We have no idea whether this is actually the right event. We're looking at it from a distance. So very often we'll say, you know what, let's send a couple key members of the marketing team, a couple sales guys, and, you know, maybe one from product development, and let's just go get them passes. This year. They're just going to go walk the floor and they're just going to gather Intel.
They're going to take notes, a whole bunch of pictures. And they're going to ask a whole bunch of questions, and they're going to come back and go, you know what? This would be a total waste of money if we do that next year or the flip or go, you know, what is a target rich environment? We absolutely have to be at this event next year.
Let's go big. So it's the little things. But I didn't throw a huge bunch of cash at that event. Just hoping for the best. You know, I kind of dip my toes in it. I let the team. It was a great idea to come in, but I wasn't going to like, you know, use half the budget in the quarter just on a flier.
So and there was a thousand examples, events, just one example.

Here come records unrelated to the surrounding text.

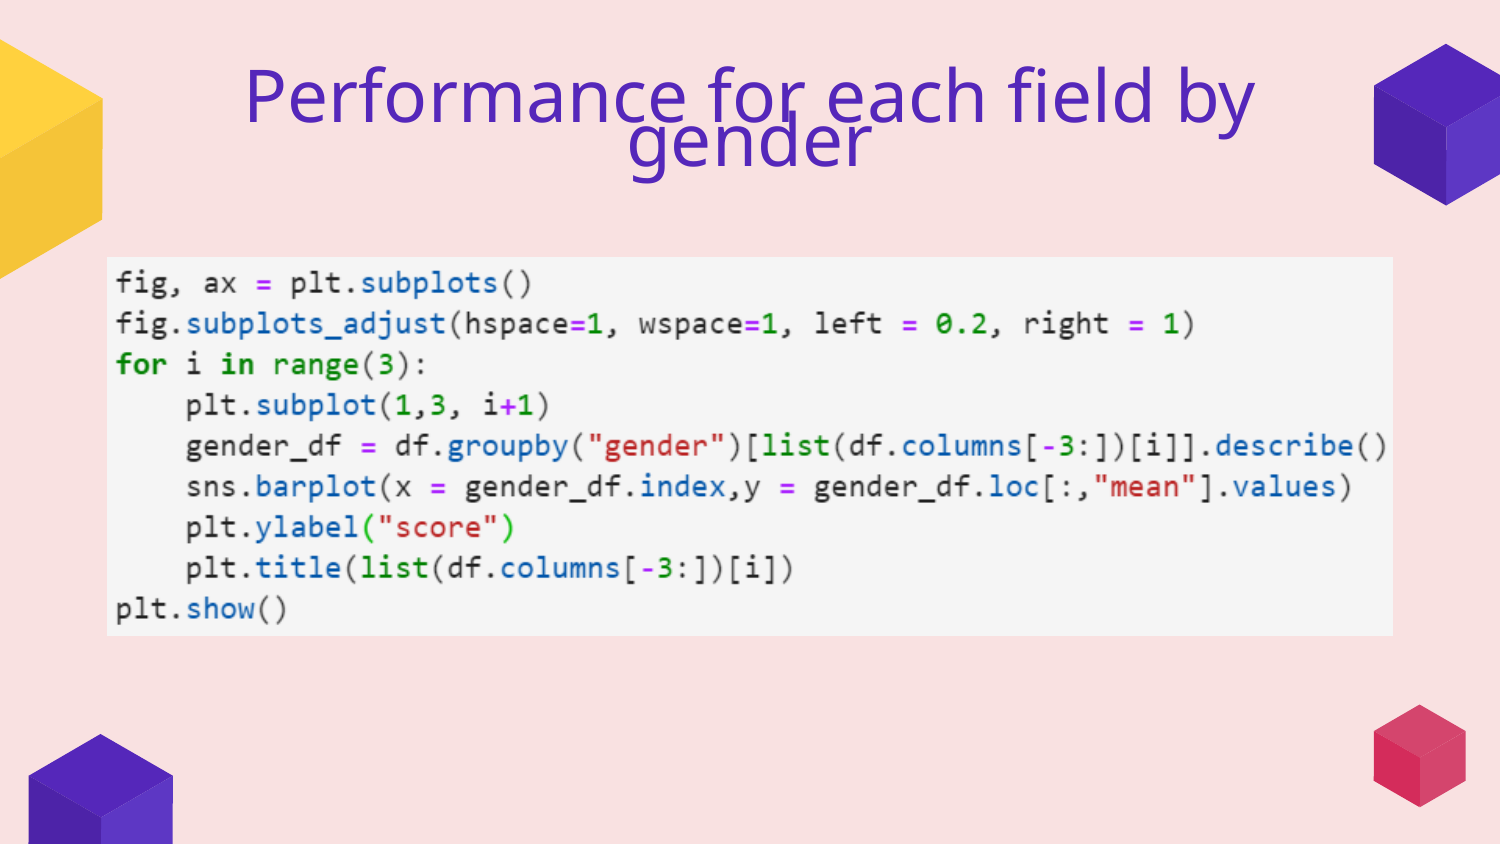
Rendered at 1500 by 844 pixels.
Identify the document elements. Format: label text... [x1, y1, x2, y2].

picture [106, 257, 1394, 636]
title Performance for each field by gender [118, 84, 1382, 179]
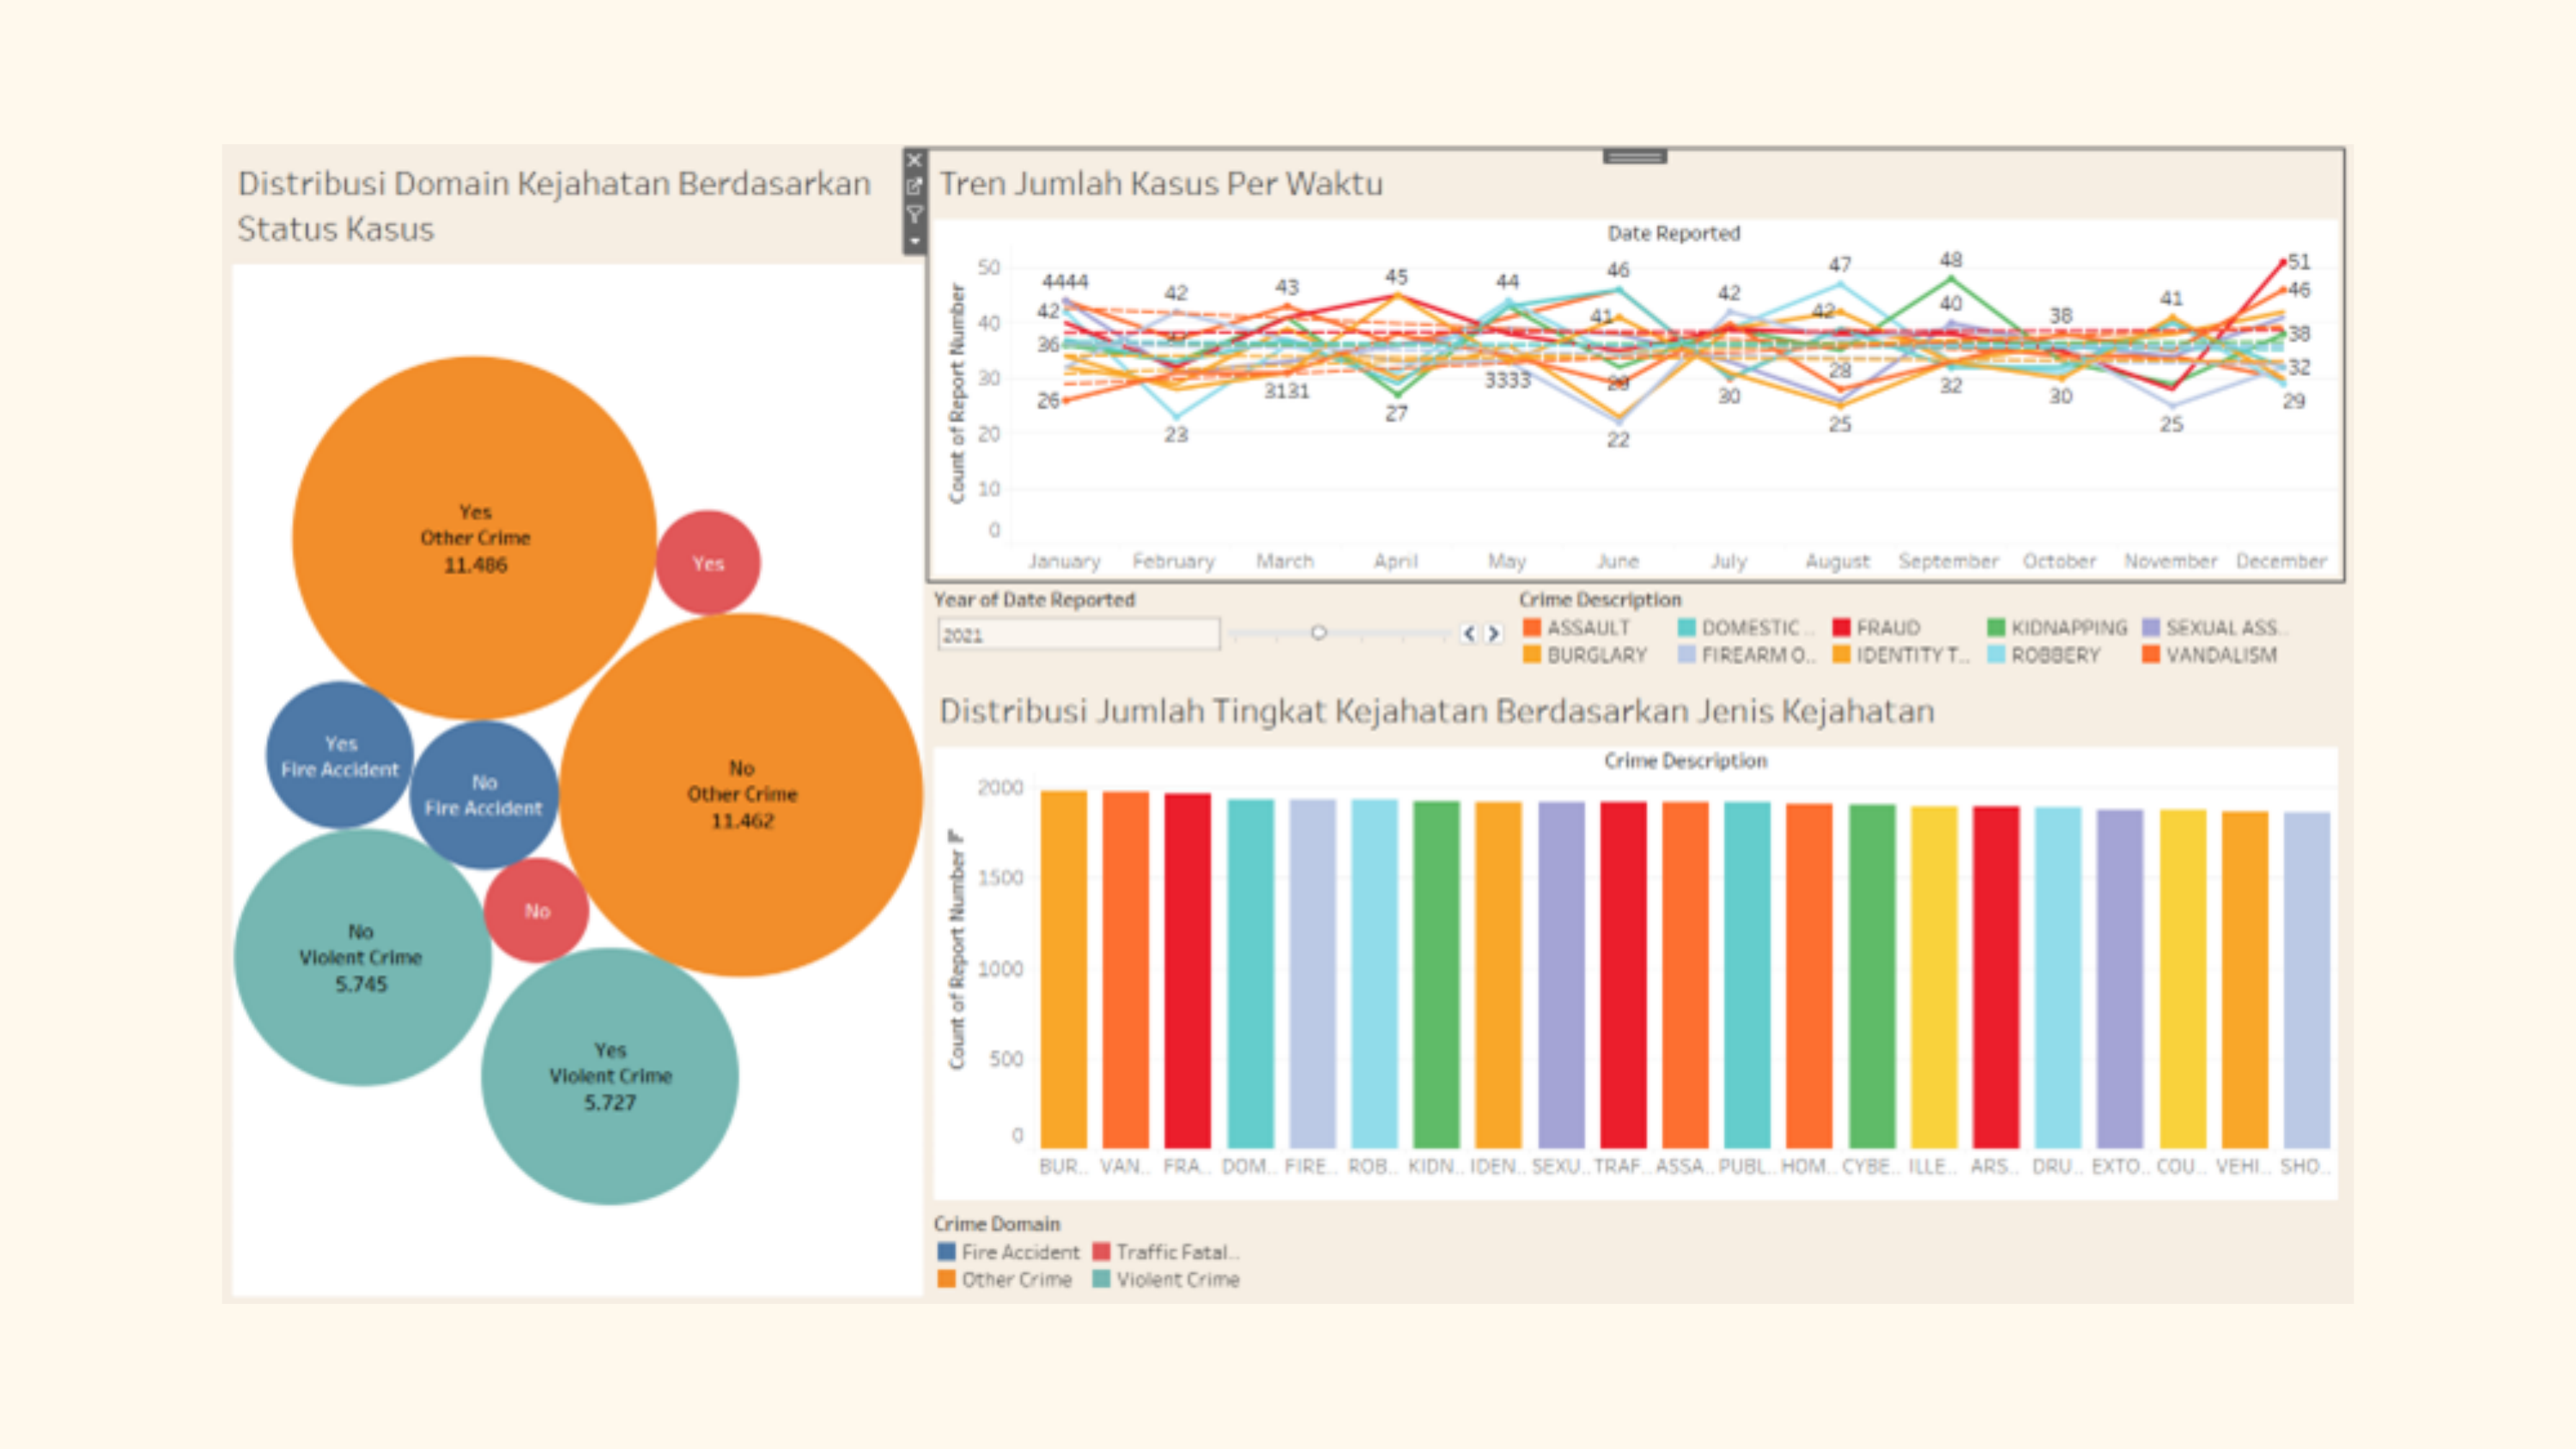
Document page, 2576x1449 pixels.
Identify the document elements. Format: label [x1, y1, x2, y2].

But you could do little events, you know, with account based marketing with a little AB testing and then just get some dip in the toe like into the water where maybe there 100 customers, you want to try a new value proposition out at no harm, you know, or we have a we have customer listening advisory boards all over the company in various segments and personas.

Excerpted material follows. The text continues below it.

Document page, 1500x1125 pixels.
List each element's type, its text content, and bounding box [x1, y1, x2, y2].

It's a great incubator for us to, you know, throw some things at them and they'll go, oh, now, please don't do that, because I would never use it if you did that. Okay, great. Just wanted to try it. Thank you for your input. So there are so many opportunities in marketing to just test wire, you know, a handful of these without, you know, betting the farm.
Daniel Burstein: And getting that feedback. That is the it's such an important thing. You mentioned making sure you're actually getting that feedback. We've talked about so many different lessons and stories from your career, Scott, if you had to just break it down, what are the key qualities of an effective marketer?
Scott Neuman: Oh, gosh. I mean, today with the masterclass and the way it's evolving at hyper speed, I mean, faster than anything we've ever seen before. The classic book of, you know, what got you here won't get you there. It's never been true. Or from a marketing perspective, you know, it feels like every week, you know, there's there's some other breakthrough or some other tool, you know, some other consulting firm, whatever it is that's showing up on your radar.
And if you're not showing up with a curious mindset to say, yes, there are a lot of things I still don't know, and you show up with that every single day and ideally that excites you. That is the first step. One, because if you're thinking, hey, look, I know marketing, I'm fine. I don't need to read any more blogs.
I don't need the latest anymore podcasts. You know, I don't need to go any more conferences. Like, you know, you're setting yourself for failure. You've got to start there.
Daniel Burstein: You heard Scott. You got to keep listening to podcasts, especially this one. How I made it marketing. So all right, guys, thank you so much for your time today. I learned a lot.
Scott Neuman: Daniel, thank you for the time. I enjoyed the conversation.
Daniel Burstein: And thanks to everyone for listening.